Thinking About Religious Leaders

Dave Black posted this on Monday.
In the Palestine of Jesus' day, the religious authorities enjoyed an allegiance with the imperial forces that were occupying their nation. In the Gospels, Jesus is consistently portrayed as resisting both the religious and political authorities of His day. Political allegiances are always problematic for followers of Jesus. This is true in today's American politics as well. When I heard a certain Republican candidate for president's belligerent talk yesterday -- "If I'm president of the United States and you're thinking about joining al-Qaeda or ISIL, I'm not gonna call a judge. I'm gonna call a drone and we will kill you" -- I could certainly see where he was coming from. Whereas the teachings of Jesus should be a check and a critical corrective to such statements, the assumption among many conservatives today is that world power is politics. They are right, of course. Yet it might be helpful to admit, with Kierkegaard, that much of evangelical Christianity today is "playing Christianity" -- a child's game, a counterfeit even, an ersatz Christianity that masquerades as genuine Christianity but lacks any substance or depth. Being a disciple of King Jesus is meant to be a game-changer. If we are not very careful, political loyalties can easily displace our allegiance to Christ. And if we are not very careful, American Christianity can become so diluted that it ends up mixing easily with allegiances that demand killing without due process of law. Indeed, this already seems to be happening in our nation.
With respect I think Dr. Black might be far too optimistic here. It isn't happening, it already has happened and it gets worse every day. The Republican candidate for President he mentions, Senator Lindsey Graham, is a dangerous and quite possibly unhinged individual, someone who is quite willing to send men and women to kill and be killed to defend some misguided notion of "freedom" and curry political favor with the bloodthirsty among our electorate. Of course the Senator also described himself as a veteran of the first Gulf War even though he never left the U.S.. So no surprise there.

What is interesting though is how Dr. Black's earlier statement rings true today. Like the first century Palestinian religious leaders, many "conservative" religious leaders today have a comfy relationship and even a tacit alliance with the military and imperial forces of Caesar in America. Sure they dress that up in flowery language and noble intentions but there is a very real unequal yoking going on.

One of the dirty secrets of the religious conservative movement is that very few of the prominent thinkers and speakers are Christians. Look at talking heads like Rush Limbaugh, Sean Hannity, Ann Coulter and especially Glenn Beck. Not a one of them is a Christian as far as I can tell, although all of them make noise about being Christians despite being part of a cult (Beck) or being thrice divorced like Limbaugh who was serenaded at his fourth wedding by open homosexual Elton John. The few that are Christians are largely clowns (Ralph Reed) or embarrassing (Mike Huckabee). There are some bright writers and thinkers like Rod Dreher and the writers of National Review but by and large they have some serious theological issues.

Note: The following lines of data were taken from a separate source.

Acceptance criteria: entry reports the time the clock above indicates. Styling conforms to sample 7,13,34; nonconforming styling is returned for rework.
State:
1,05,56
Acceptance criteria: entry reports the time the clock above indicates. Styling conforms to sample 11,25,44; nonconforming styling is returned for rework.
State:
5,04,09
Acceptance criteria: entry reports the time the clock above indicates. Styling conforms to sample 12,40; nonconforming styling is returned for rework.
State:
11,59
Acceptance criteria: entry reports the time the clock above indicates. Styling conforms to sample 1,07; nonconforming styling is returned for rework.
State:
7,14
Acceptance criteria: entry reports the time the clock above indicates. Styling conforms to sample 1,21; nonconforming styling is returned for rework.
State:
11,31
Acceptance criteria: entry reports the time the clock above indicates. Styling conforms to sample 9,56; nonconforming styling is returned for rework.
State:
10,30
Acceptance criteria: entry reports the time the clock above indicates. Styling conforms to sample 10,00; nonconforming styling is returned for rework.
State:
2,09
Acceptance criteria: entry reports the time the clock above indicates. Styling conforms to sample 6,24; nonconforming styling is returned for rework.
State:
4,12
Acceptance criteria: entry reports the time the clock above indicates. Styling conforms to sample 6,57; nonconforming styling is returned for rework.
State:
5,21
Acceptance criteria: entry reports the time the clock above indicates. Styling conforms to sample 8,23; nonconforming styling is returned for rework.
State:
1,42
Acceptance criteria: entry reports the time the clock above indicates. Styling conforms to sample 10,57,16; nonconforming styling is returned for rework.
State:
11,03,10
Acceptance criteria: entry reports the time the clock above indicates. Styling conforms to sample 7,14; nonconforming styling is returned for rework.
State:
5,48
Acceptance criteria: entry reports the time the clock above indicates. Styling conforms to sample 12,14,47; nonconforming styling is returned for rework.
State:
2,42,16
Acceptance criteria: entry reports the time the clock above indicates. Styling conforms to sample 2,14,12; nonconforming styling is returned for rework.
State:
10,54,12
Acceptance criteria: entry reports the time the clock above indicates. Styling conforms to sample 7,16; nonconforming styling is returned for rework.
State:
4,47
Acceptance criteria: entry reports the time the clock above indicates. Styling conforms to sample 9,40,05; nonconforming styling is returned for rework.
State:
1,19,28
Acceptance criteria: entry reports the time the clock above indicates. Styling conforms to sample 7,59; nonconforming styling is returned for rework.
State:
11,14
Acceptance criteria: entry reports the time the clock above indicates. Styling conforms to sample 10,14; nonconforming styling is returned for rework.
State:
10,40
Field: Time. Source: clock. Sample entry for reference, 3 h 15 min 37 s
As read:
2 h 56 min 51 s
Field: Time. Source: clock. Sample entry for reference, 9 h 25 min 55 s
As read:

Unfortunately a great many Christians, or at least church going Americans, look for direction on matters of doctrine and practice to these individuals, not because they know anything about them but because they are famous and influential and of course they spout the proper political talking points. Having the right political philosophy or at least saying you do is not a qualifier for being a leader who ought to be listened to and emulated in the church. This is not unique to conservatives of course, so-called "progressives" will embrace anyone who says the right things about gender or denying hell or embracing homosexuality. It does tend to be far more prevalent among conservatives simply because there are far more Christians who are politically conservative than there are those who identify as being "progressive".

Something is deeply askew when the church largely looks to famous celebrity men who embrace Caesar and his sword for the sake of political influence rather than taking our guidance from simple men and women who love and serve God and their neighbor right down the street. When we are more interested in hearing what pagan Glenn Beck has to say on an issue than the Christian brother who lives around the corner it is little wonder things are such a muddled mess in the church.

The sooner the church loses our influence, power and wealth in America, the better off we will be.